Elle a ensuite suivi une formation d'assistante commerciale, a travaillé chez [7] quelques mois avant de retrouver un poste de négociatrice immobilière correspondant à sa carrière professionnelle. Actuellement et ce depuis quelques années. Mme [E] va bien psychologiquement malgré son handicap reconnu entre 50 et 80 %, ses gonalgies chroniques et sa très lourde intervention chirurgicale vertébrale. Elle ne prend plus le traitement antidépresseur depuis des années et prend juste un peu de Seresta le soir du fait des douleurs pour dormir. Elle a réussi à se sortir de la morphine avec l'aide d'un addictologue en 7/8 mois. Elle est parfaitement stable physiquement et psychologiquement depuis fin 2017 en gardant des séquelles physiques importantes'.

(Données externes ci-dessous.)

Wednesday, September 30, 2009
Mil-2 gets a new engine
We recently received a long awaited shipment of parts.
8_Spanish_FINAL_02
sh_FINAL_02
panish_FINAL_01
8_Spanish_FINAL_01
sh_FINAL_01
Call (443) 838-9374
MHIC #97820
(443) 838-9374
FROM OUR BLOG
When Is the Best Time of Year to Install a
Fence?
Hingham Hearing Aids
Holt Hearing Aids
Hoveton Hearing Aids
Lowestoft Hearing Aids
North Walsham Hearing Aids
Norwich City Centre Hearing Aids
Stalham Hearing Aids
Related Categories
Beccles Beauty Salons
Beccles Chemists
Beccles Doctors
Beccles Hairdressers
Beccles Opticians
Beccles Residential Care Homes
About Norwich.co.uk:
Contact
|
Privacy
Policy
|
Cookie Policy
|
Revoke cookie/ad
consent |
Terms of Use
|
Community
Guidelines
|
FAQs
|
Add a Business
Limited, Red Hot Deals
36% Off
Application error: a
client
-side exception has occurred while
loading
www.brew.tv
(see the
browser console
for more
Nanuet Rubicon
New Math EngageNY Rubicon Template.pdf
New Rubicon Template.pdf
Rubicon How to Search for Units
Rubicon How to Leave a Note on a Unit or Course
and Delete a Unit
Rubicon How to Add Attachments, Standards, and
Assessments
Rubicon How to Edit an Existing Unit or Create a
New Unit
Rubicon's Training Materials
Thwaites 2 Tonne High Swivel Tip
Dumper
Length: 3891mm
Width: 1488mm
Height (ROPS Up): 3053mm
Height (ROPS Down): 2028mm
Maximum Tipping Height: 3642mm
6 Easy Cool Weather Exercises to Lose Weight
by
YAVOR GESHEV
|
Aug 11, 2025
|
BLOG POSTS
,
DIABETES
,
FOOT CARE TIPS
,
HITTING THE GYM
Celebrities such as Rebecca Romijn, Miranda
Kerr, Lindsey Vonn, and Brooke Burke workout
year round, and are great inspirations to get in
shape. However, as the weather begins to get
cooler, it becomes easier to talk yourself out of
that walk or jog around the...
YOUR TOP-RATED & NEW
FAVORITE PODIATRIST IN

Il s'évince de ces derniers éléments postérieurs aux décisions des CRRMP désignés, qu'il n'apparaît pas que les facteurs la vie privée retenus, notamment par le CRRMP du Limousin-Poitou-Charentes, sont de nature à expliquer à eux seuls la survenue de la pathologie de Mme [E] au regard de leurs caractères anciens et résolus alors que le seul événement contemporain de la déclaration de la maladie querellée tient aux conditions de travail de l'assurée qui l'ont conduite à un état d'épuisement physique et psychologique non contesté. Il en résulte que le caractère essentiel et direct du lien de causalité entre le burn out de Mme [E] et la pathologie déclarée est avérée, de sorte que celle-ci doit être reconnue comme une maladie professionnelle.
Le jugement entrepris sera donc infirmé de ce chef.
- Sur les demandes accessoires
La décision déférée sera réformée en ses dispositions relatives aux dépens.
Partie succombante, la caisse sera condamnée aux entiers dépens de première instance et d'appel ainsi qu'à payer à Mme [E] la somme de 1 000 euros sur le fondement de l'article 700 du Code de procédure civile.
PAR CES MOTIFS:
Statuant par mise à dispostion au greffe, par arrêt contradictoire et en dernier ressort,
Infirme le jugement du 16 novembre 2021 du Pôle social du tribunal judiciaire de Châteauroux en toutes ses dispositions ;
Statuant à nouveau et y ajoutant :
Dit que la pathologie déclarée par Mme [P] [E] le 9 février 2017 est d'origine professionnelle avec toutes conséquences de droit ;
Condamne la caisse primaire d'assurance maladie de l'Indre à verser à Mme [P] [E] la somme de 1 000 euros sur le fondement de l'article 700 du Code de procédure civile ;
Condamne la caisse primaire d'assurance maladie de l'Indre aux dépens de première instance et d'appel.